Honestly I'm not sure what to do, but I worry about the cost involved in dynamic checking of anything. Though if you want to, I would be curious to see benchmarks.

cydergoth commented 1 year ago

So the performance of rendering should be mostly on the C side, which would be using all native pointers. The extra overheard of Arc should only come into play when you need to make a call via the rust domain, which should be mostly during UI creation, right? After that it would just be small updates, with LVGL doing all the Rasterizing and rendering.
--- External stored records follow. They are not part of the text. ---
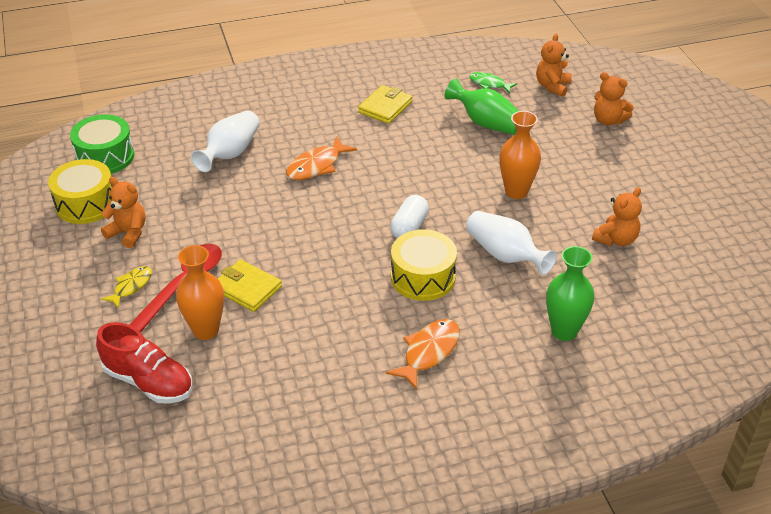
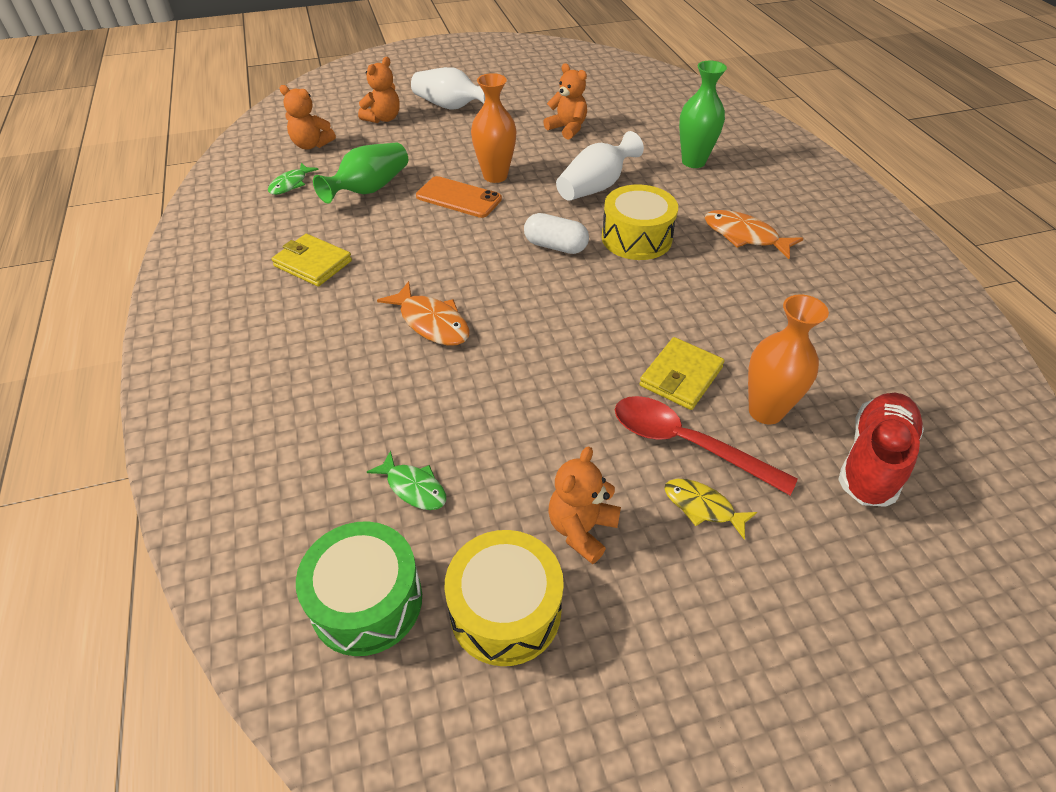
camera: 90 degrees left, 5 degrees up
(173, 167) = (413, 487): none -> green fish
(230, 153) = (387, 416): white vase -> white vase (451, 106)
(478, 171) = (458, 198): none -> orange phone

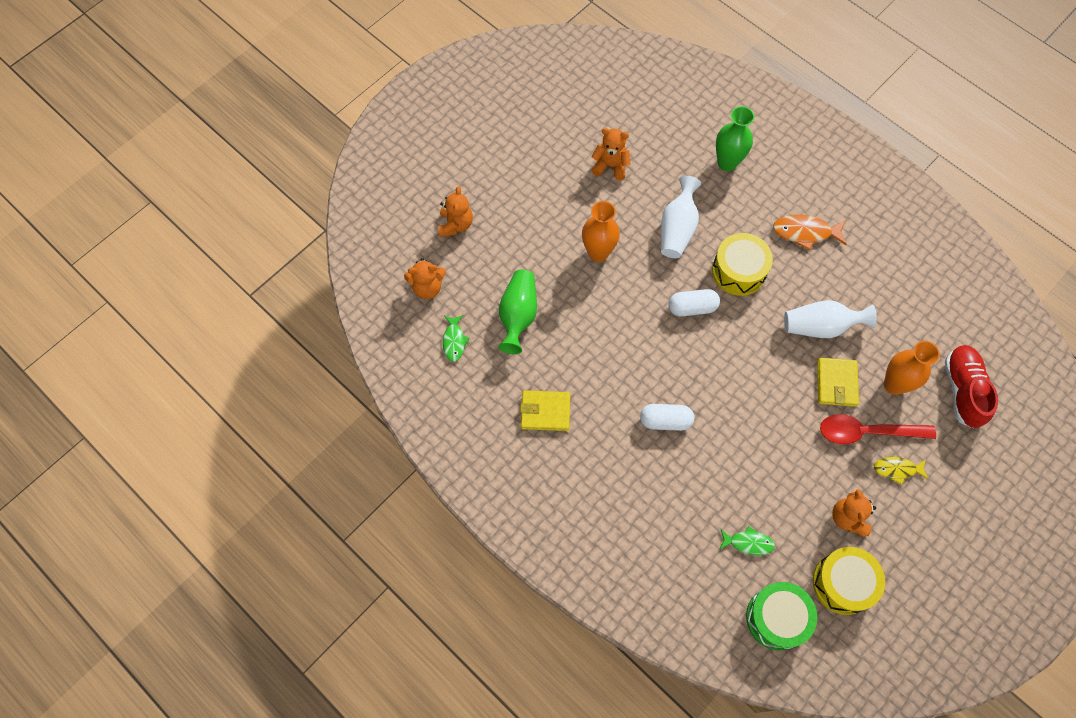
camera: 30 degrees left, 20 degrees up
(431, 323) = (665, 421): orange fish -> white capsule
(451, 106) = (498, 180): white vase -> white vase (821, 326)
(458, 198) = (590, 291): orange phone -> none

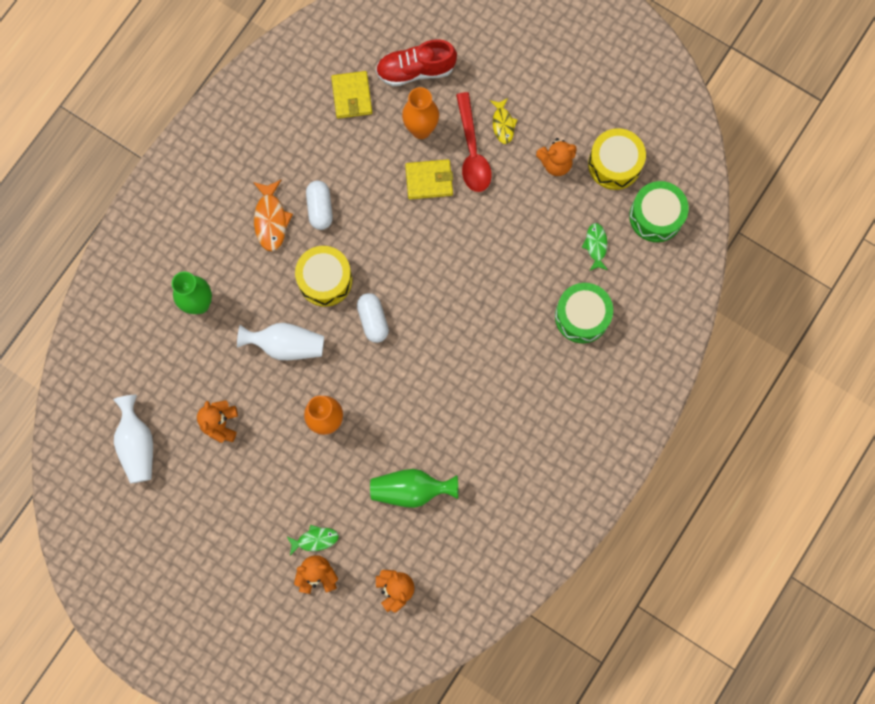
camera: 100 degrees left, 10 degrees up
(454, 341) = (450, 549): green fish -> green fish (315, 539)
(545, 412) = (507, 445): yellow wallet -> yellow wallet (352, 96)
(665, 421) = (495, 331): white capsule -> white capsule (320, 208)
(670, 512) = (582, 316): none -> green drum
(821, 326) = (372, 198): white vase -> white vase (137, 444)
The mutex would need to be locked during rendering, then any events would have to wait for rendering to complete, but it would stop one thread like an event thread trying to update the LVGL model whilst another thread is deleting that object 😀

If you take a look at my repo, you'll see it uses an unsafe impl Send and async to update the UI. I don't think I could do that without async, unless I move completely to a command model and have the render thread poll a command queue for mutation requests - which whilst possible seems a little clunky as async effectively does the poll

nia-e commented 1 year ago

Send was actually implemented for Obj until a few days ago when I intentionally removed it cause I realised it could be dangerous; maybe creating a distinct LvThreaded<T> where T: Widget and allowing users to work with those behind mutexes etc might work?

cydergoth commented 1 year ago

Do you think prototyping with Arc would be valuable to determine precisely what the tradeoffs are?

nia-e commented 1 year ago

Sure. Though if there is any noticeable impact on memory use or speed, we will probably need this as an explicit opt-in

cydergoth commented 1 year ago

Yes, it definitely needs a feature gate, as it will need alloc and maybe mutex too.

On Mon, Jun 19, 2023, 12:54 PM Nia @.***> wrote:

Sure. Though if there is any noticeable impact on memory use or speed, we will probably need this as an explicit opt-in

— Reply to this email directly, view it on GitHub https://github.com/lvgl/lv_binding_rust/issues/111#issuecomment-1597549134, or unsubscribe https://github.com/notifications/unsubscribe-auth/ABPWAWVGQOVYMRTYAGPYC5TXMCG5BANCNFSM6AAAAAAXYFHNEY . You are receiving this because you were mentioned.Message ID: @.***>

nia-e commented 1 year ago

Would you be interested in working on this with me? I can ask that you be added as a collaborator

cydergoth commented 1 year ago

I'm a little busy with my actual job rn, but I'm hoping to get a chance to look at the weekend

On Tue, Jun 20, 2023, 7:03 AM Nia @.***> wrote:

Would you be interested in working on this with me? I can ask that you be added as a collaborator

— Reply to this email directly, view it on GitHub https://github.com/lvgl/lv_binding_rust/issues/111#issuecomment-1598645105, or unsubscribe https://github.com/notifications/unsubscribe-auth/ABPWAWXUQJ55Y2OJ6TNKHWDXMGGSFANCNFSM6AAAAAAXYFHNEY . You are receiving this because you were mentioned.Message ID: @.***>

nia-e commented 1 year ago

That's fair. This probably won't be getting merged "soon", but I'll open a dedicated issue for threading and we can discuss it there.

nia-e commented 1 year ago

See #140. I'll get started on trying to figure things out, but it's probably going to be a while before it works. But in case you want to help out with code - @kisvegabor can you give @cydergoth write perms on branches? I can't manage access for people w/ my current perms.

kisvegabor commented 1 year ago

@nia-e I've added Admin rights for you. Now you should be able to invite people and change permissions.